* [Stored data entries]
'''

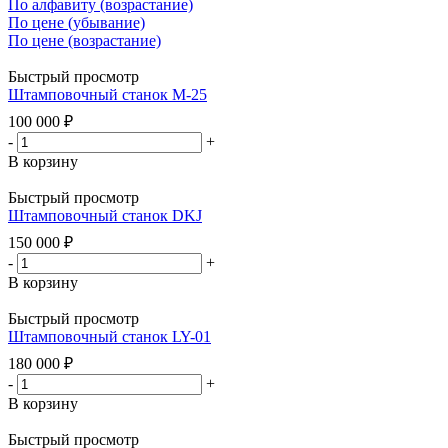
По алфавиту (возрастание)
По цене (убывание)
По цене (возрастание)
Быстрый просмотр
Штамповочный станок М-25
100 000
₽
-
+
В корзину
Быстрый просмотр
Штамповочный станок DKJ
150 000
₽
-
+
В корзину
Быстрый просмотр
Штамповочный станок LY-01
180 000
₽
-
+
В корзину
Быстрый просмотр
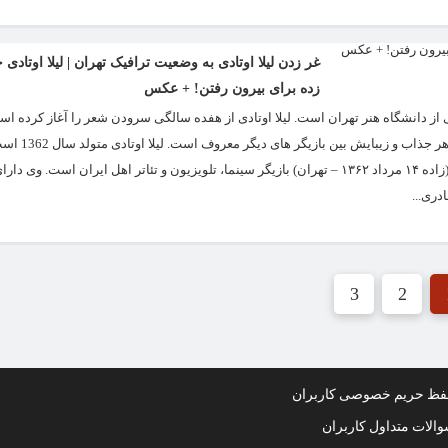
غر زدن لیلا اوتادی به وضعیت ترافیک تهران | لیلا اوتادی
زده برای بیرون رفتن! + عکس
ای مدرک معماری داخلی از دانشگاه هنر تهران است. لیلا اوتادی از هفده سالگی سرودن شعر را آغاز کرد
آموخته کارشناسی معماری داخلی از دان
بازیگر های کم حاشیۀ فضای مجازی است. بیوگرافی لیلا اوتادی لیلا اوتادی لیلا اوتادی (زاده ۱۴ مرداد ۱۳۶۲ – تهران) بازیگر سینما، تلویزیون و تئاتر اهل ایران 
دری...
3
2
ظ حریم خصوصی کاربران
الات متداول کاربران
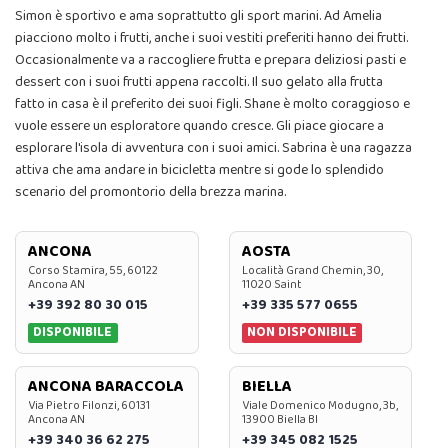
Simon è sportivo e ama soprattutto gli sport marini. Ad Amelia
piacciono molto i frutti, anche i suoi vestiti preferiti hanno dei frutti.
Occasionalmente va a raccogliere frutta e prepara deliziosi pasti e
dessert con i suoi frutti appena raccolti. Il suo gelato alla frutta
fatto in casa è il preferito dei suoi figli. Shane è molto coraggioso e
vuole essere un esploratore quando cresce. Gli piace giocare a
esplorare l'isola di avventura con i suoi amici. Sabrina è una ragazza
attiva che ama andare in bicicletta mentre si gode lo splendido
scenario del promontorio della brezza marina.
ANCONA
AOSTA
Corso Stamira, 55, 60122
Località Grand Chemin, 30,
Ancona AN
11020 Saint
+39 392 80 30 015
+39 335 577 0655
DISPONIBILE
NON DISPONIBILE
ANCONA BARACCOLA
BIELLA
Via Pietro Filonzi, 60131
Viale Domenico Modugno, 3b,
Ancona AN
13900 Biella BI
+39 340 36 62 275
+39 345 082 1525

'''

* [WORK REQUEST] Rewrite all the items above, changing every "В корзину" to "Купить" and leaving everything else untouched. Omit the pictures from your answer.

* [WRITTEN ANSWER]
По алфавиту (возрастание)
По цене (убывание)
По цене (возрастание)
Быстрый просмотр
Штамповочный станок М-25
100 000
₽
-
+
Купить
Быстрый просмотр
Штамповочный станок DKJ
150 000
₽
-
+
Купить
Быстрый просмотр
Штамповочный станок LY-01
180 000
₽
-
+
Купить
Быстрый просмотр
غر زدن لیلا اوتادی به وضعیت ترافیک تهران | لیلا اوتادی
زده برای بیرون رفتن! + عکس
ای مدرک معماری داخلی از دانشگاه هنر تهران است. لیلا اوتادی از هفده سالگی سرودن شعر را آغاز کرد
آموخته کارشناسی معماری داخلی از دان
بازیگر های کم حاشیۀ فضای مجازی است. بیوگرافی لیلا اوتادی لیلا اوتادی لیلا اوتادی (زاده ۱۴ مرداد ۱۳۶۲ – تهران) بازیگر سینما، تلویزیون و تئاتر اهل ایران 
دری...
3
2
ظ حریم خصوصی کاربران
الات متداول کاربران
Simon è sportivo e ama soprattutto gli sport marini. Ad Amelia
piacciono molto i frutti, anche i suoi vestiti preferiti hanno dei frutti.
Occasionalmente va a raccogliere frutta e prepara deliziosi pasti e
dessert con i suoi frutti appena raccolti. Il suo gelato alla frutta
fatto in casa è il preferito dei suoi figli. Shane è molto coraggioso e
vuole essere un esploratore quando cresce. Gli piace giocare a
esplorare l'isola di avventura con i suoi amici. Sabrina è una ragazza
attiva che ama andare in bicicletta mentre si gode lo splendido
scenario del promontorio della brezza marina.
ANCONA
AOSTA
Corso Stamira, 55, 60122
Località Grand Chemin, 30,
Ancona AN
11020 Saint
+39 392 80 30 015
+39 335 577 0655
DISPONIBILE
NON DISPONIBILE
ANCONA BARACCOLA
BIELLA
Via Pietro Filonzi, 60131
Viale Domenico Modugno, 3b,
Ancona AN
13900 Biella BI
+39 340 36 62 275
+39 345 082 1525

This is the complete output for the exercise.